→ **Material to process**:
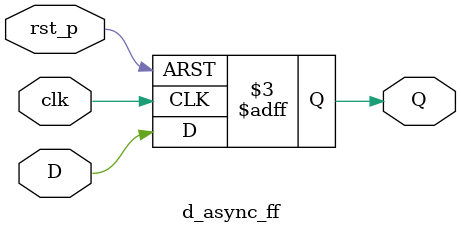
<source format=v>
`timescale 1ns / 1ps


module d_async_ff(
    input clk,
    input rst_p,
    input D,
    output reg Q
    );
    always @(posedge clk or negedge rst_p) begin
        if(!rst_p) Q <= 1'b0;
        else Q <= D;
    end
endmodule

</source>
==
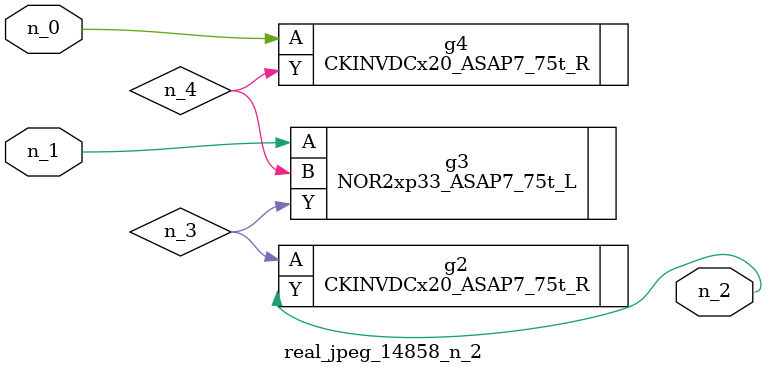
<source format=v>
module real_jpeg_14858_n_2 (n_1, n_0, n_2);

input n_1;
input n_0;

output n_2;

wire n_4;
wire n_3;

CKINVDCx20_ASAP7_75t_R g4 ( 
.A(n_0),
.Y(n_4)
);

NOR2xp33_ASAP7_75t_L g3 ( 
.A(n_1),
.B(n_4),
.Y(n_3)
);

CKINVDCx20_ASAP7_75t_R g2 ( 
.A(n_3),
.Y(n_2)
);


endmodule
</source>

→ **What you are asked to do**: Every line of the material above that has the string "input" needs pulling out.

→ **Solved problem**:
    input clk,
    input rst_p,
    input D,
input n_1;
input n_0;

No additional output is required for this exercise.